**Goal of the exercise**
Return exactly the lines below, starting with the one that has "#598ca4; stroke-width: 3;" and going on through the one that has "middle; dominant-baseline: central;".

**Information shown**
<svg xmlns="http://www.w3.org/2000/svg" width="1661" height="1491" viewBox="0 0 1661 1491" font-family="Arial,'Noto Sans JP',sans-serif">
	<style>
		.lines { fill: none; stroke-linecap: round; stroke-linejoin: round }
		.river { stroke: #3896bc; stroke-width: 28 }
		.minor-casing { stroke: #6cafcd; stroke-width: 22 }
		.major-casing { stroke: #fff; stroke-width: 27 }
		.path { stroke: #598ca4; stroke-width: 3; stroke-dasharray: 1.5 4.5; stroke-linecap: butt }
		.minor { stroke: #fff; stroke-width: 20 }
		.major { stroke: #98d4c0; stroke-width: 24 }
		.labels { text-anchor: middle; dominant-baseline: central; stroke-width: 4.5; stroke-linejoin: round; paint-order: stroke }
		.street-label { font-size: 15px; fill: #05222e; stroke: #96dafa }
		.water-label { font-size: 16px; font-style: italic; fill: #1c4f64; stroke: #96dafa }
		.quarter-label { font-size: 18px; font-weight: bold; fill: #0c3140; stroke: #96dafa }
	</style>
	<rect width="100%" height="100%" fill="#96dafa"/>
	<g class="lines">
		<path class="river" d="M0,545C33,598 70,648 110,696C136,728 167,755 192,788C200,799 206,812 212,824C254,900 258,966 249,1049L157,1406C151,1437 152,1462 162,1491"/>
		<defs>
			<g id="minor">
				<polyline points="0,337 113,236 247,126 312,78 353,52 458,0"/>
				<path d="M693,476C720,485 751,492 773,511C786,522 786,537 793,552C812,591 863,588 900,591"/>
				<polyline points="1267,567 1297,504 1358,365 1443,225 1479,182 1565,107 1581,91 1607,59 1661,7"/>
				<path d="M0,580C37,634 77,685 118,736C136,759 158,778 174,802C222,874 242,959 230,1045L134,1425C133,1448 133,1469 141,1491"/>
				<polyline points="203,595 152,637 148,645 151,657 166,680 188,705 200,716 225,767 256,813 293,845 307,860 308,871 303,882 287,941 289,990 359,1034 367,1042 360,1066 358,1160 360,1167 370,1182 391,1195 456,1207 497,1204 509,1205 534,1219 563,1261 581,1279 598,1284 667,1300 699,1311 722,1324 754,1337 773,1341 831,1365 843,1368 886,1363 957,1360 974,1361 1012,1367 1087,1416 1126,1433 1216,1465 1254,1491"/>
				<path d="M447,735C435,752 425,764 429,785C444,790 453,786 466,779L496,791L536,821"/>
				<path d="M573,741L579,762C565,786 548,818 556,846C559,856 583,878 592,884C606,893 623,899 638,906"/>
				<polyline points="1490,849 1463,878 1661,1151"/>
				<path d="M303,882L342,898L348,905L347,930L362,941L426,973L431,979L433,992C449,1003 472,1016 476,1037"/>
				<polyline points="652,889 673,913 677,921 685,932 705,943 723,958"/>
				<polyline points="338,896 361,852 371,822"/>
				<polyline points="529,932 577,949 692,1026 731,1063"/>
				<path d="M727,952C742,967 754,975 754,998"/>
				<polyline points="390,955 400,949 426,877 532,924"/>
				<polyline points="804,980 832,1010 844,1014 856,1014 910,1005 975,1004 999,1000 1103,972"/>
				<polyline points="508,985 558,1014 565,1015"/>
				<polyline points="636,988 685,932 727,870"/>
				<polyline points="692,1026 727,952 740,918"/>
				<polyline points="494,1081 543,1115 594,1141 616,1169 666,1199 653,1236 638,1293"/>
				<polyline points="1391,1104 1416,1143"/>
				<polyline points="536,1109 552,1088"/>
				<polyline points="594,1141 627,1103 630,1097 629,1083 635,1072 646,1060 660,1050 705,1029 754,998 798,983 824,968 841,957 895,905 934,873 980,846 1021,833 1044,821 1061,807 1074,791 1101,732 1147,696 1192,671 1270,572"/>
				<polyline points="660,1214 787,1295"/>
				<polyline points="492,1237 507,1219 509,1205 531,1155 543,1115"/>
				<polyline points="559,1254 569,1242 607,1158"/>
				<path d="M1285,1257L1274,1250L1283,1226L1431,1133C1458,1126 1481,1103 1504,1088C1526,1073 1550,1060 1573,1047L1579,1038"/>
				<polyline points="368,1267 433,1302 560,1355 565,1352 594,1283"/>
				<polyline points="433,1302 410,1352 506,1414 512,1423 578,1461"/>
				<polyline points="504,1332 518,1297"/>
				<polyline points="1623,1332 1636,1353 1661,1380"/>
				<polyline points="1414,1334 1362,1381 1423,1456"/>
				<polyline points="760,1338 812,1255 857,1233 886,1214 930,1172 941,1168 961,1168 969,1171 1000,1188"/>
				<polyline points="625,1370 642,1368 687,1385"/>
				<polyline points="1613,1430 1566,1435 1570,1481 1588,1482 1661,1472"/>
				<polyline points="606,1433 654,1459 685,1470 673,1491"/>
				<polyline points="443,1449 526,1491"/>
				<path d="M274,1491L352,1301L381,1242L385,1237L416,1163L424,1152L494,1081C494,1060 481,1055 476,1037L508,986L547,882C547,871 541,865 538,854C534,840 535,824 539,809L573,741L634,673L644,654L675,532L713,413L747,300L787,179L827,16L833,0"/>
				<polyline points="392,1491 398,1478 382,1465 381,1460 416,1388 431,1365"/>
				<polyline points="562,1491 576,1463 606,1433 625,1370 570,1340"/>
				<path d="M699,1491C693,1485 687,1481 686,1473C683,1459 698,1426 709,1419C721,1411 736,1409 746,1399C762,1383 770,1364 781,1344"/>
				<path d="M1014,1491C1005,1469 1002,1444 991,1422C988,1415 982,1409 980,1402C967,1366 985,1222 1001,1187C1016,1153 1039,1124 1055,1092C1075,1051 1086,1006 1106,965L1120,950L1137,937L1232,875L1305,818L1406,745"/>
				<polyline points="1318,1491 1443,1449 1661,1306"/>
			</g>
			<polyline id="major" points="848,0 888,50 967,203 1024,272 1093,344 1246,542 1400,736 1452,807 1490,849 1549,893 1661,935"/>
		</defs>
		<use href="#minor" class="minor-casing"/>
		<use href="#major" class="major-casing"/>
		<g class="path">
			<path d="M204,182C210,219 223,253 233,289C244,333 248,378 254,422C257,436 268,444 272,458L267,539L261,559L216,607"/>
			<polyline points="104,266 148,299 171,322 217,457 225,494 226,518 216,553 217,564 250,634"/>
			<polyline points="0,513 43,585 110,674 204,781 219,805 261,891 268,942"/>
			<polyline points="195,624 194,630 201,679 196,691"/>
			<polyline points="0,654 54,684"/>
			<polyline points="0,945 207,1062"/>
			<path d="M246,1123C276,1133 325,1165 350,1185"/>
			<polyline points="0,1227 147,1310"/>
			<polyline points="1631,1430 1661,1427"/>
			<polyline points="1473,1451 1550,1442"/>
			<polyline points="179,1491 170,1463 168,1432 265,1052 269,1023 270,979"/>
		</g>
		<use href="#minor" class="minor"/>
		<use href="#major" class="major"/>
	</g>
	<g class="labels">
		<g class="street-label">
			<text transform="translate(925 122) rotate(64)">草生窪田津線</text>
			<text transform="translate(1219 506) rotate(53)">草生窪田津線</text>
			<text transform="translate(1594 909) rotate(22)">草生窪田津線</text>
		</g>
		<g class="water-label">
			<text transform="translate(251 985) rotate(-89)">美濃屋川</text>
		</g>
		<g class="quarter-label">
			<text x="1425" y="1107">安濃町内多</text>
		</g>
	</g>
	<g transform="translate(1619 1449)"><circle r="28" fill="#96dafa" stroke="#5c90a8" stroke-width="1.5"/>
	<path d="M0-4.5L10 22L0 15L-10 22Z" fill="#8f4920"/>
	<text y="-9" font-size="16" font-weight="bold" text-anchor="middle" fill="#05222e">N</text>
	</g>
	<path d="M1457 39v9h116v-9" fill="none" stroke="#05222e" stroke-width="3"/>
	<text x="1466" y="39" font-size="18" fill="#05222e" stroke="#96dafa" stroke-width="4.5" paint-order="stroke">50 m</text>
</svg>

**Task response**
		.path { stroke: #598ca4; stroke-width: 3; stroke-dasharray: 1.5 4.5; stroke-linecap: butt }
		.minor { stroke: #fff; stroke-width: 20 }
		.major { stroke: #98d4c0; stroke-width: 24 }
		.labels { text-anchor: middle; dominant-baseline: central; stroke-width: 4.5; stroke-linejoin: round; paint-order: stroke }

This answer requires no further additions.